On Dec. 15, Haggis (Crash, Million Dollar Baby) sued Breest for infliction of emotional distress after she allegedly demanded a $9 million payment to remain silent about a sexual abuse claim. A few hours later that day, Breest brought her own lawsuit against Haggis alleging he raped her in his New York apartment in January 2013.

Last week, Haggis' lawyer attacked her asserted claim of a crime of violence motivated by gender as Breest's attorneys attempted to add an "inadvertently omitted" assault claim to the case.

Now, in his lawsuit, Breest is demanding dismissal of what's characterized as both a "rapist's attempt to silence and intimidate his victim" and a "public relations stunt."

What's in focus here is what happened before the filing of litigation. The two sides were certainly in discussion with each other for about a month. According to the court papers, Haggis' attorneys received Breest's not-yet-filed complaint and an invitation to discuss resolution. Later, Breest's attorneys made a settlement demand. Then, came the dueling lawsuits.

"Since [Breest] has threatened to file and publicize lurid factual (and false) assertions against [Haggis] unless he agrees to let her effectively bankrupt him, [Haggis] has experienced severe emotional distress, while simultaneously trying to go on with his life without letting it paralyze him," he stated in his complaint. 

True or not, Breest's attorneys at Emery Celli say this can't possibly form the basis of a viable claim of intentional infliction of emotional distress (IIED).

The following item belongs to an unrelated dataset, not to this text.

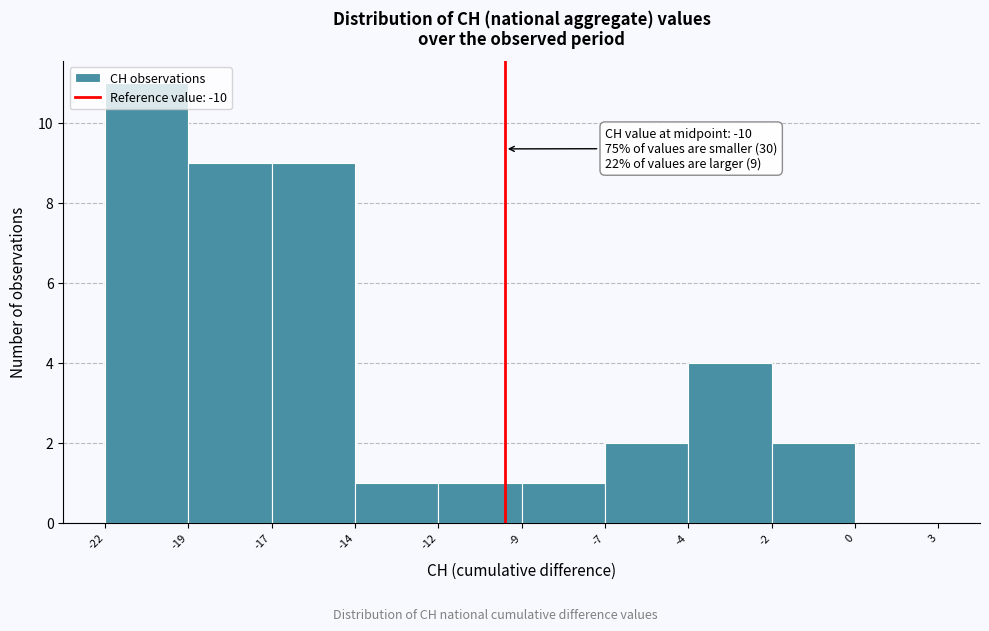

Is it true that the value at -4 is 3?

False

Haggis "seeks to transform a routine settlement discussion among lawyers into an intentional infliction of emotional distress claim," writes Breest's attorneys. "If this claim survives a motion to dismiss, it will be the end of demand letters and settlement discussions. It will be: sue first, ask questions later."

The attorneys add that privileged settlement discussions are "not outrageous conduct" nor is "threatening to sue to enforce legal rights."

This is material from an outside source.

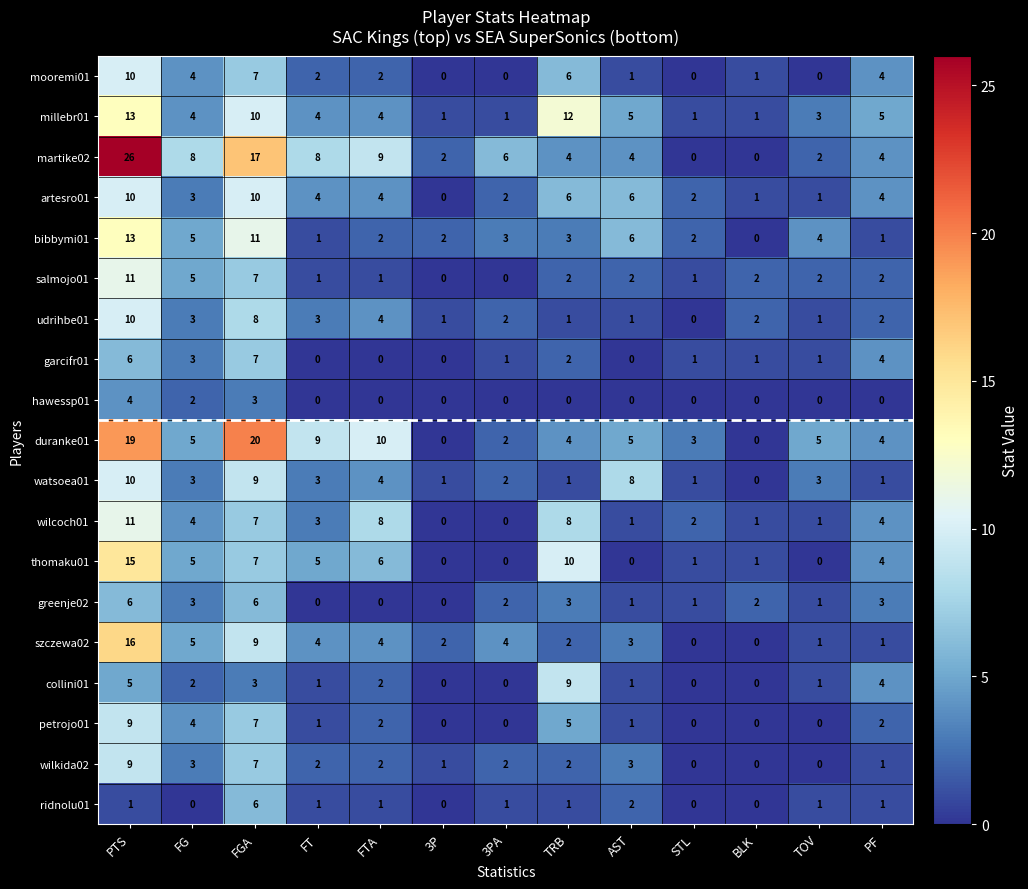

What is the sum of all garcifr01 values?

26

Seeking sanctions against Haggis, Breest's lawyers say settlement discussions are and should be encouraged — and that IIED claims are almost always dismissed.

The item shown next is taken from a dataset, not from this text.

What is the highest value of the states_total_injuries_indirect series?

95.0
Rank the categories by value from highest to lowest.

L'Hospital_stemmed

The motion to dismiss gives historical examples and then adds, "If death threats, false statements to the police causing arrest, exposure of rape victims, illegal eviction of wife and children from their home, defamation of a co-worker with accusations of racism, and repeated vandalism of a home are insufficient to plead IIED, an invitation to settle a civil claim before litigation cannot suffice."